From the Ashes by Baileigh Higgins

Front cover of From the Ashes by Baileigh HigginsHiggins continues her portrayal of how groups of emergency service workers might act during a zombie apocalypse with a classic “packs of zombies breach the compound” narrative.

Note: while the author is blessed with a spiffing surname we are unrelated by blood or marriage.

This novel is the fifth in Higgins’ Heroes of the Apocalypse series. Possible spoilers for the previous volumes ahead.

After days without their worst fears materialising, the survivors of the disaster at the fire station are starting to think of the hospital community as safe—if not yet home.
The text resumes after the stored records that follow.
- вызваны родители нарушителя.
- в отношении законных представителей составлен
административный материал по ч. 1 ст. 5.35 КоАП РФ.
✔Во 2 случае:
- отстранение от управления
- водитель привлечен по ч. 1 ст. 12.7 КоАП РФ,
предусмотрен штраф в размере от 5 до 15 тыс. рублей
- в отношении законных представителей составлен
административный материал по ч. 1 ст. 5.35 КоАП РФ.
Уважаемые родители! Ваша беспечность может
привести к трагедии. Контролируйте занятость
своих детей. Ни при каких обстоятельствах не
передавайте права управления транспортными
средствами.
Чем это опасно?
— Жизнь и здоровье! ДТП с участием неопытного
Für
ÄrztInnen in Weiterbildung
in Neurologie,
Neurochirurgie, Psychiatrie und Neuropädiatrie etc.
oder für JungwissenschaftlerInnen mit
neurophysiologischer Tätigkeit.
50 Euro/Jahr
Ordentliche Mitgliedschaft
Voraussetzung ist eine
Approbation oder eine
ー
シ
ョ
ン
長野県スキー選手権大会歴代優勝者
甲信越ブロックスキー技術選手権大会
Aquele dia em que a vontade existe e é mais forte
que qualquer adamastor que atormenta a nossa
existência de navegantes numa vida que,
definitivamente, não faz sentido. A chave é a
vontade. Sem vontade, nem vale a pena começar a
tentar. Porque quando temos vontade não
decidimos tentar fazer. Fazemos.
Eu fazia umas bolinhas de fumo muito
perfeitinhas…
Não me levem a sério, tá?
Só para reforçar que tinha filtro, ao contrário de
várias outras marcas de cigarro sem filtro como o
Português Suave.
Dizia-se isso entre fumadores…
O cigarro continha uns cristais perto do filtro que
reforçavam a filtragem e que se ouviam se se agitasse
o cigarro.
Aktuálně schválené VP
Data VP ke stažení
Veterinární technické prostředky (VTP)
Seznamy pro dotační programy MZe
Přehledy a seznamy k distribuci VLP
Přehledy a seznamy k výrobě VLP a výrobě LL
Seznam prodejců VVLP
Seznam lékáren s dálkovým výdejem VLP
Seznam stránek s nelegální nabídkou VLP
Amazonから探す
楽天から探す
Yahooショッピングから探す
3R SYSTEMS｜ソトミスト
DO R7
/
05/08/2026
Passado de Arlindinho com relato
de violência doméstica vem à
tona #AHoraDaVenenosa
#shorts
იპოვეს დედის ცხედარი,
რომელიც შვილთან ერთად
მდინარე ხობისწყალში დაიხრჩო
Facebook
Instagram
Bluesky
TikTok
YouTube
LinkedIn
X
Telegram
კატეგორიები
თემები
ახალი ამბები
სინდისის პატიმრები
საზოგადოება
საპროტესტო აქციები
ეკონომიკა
However, when raiders manage to release zombies within the hospital, tentative relaxation becomes a scramble for survival. A scramble that threatens to erase the tentative alliance between the hospital and the new arrivals.

After the focus of social politics and longer-term concerns of the previous volume, the major arc of this one switches back to fast-paced zombie combat and handling immediate issues. However, with the two groups of survivors intermingled when disaster strikes—and thus needing to make decisions about who is in charge, who to attempt to rescue, and so forth with little time for debate—this builds on the disputes of the last book rather than moving away from it. In parallel with this, Nikki continues the journey from her stepfather’s house that she began earlier in the series.

Thus, the book offers multiple perspectives on both whether one should treat close friends, mere acquaintances, and strangers differently, and whether that is how people do act when under extreme pressure.

As one would expect of the fifth volume of a series, the characters and situations are notably influenced by past events. Higgins does include references to these where they provide context to present choices; however, these are fragments integrated into the narrative rather than full explanations, and so it is unlikely to provide a good entry point for readers who prefer to know why a character makes apparently flawed choices rather than simply assume there is a reason.

The combat and surrounding dangers are neither gratuitously visceral nor overly sanitised; thus, while each reader’s preferences for trauma and gore might be different, fans of zombie fiction are likely to find the description a good balance between portraying the brutal threat of fighting ravening packs of undead in tight corridors and avoiding shocking details for the sake of it.

Higgins similarly balances the psychological aspects, avoiding both characters spending page after page in angst-ridden passivity, and characters casting off traumatic events or choices as if they were trivial.

Unlike the previous volume, the novel does not end mid-disaster. Instead, the survivors are starting their fallback plan for the loss of the hospital. Depending on reader preference, the existence of another potential sanctuary might feel like an embodiment of the preparedness of emergency service personnel or a little too fortunate.

As before, Higgins’ prose inclines more toward description and clarity rather than leaving the reader to assume or speculate on events. This creates a subtle echo of reports and officialdom that fits with the series’ theme of emergency service workers but might create a slight feel of distance for readers more used to the trimmed style of many modern action novels.

The returning characters, whether those who have been there since the start or only appeared in the previous volume, display a consistency with their previous characters while still occasionally acting unexpectedly as real people do under great pressure. As before, they have a decency and competence that results in them clashing not over obvious choices between right and wrong but over which of the potentially best things is the one to do.

In contrast, the raiders lack decency or real community. While they do not feature in many scenes, Higgins provides them with enough character that they do not seem merely stereotypical “bad guys”; this gives them a sense of agency that contrasts with the mindlessness of the zombies, not merely avoiding the sense they are merely another attacking force like the zombies but making them a more powerful contrast to the other survivors.

Overall, I enjoyed this book. I recommend it to readers who have enjoyed the previous volumes or are seeking visceral zombie action.

I received a free copy from the author with a request for a fair review.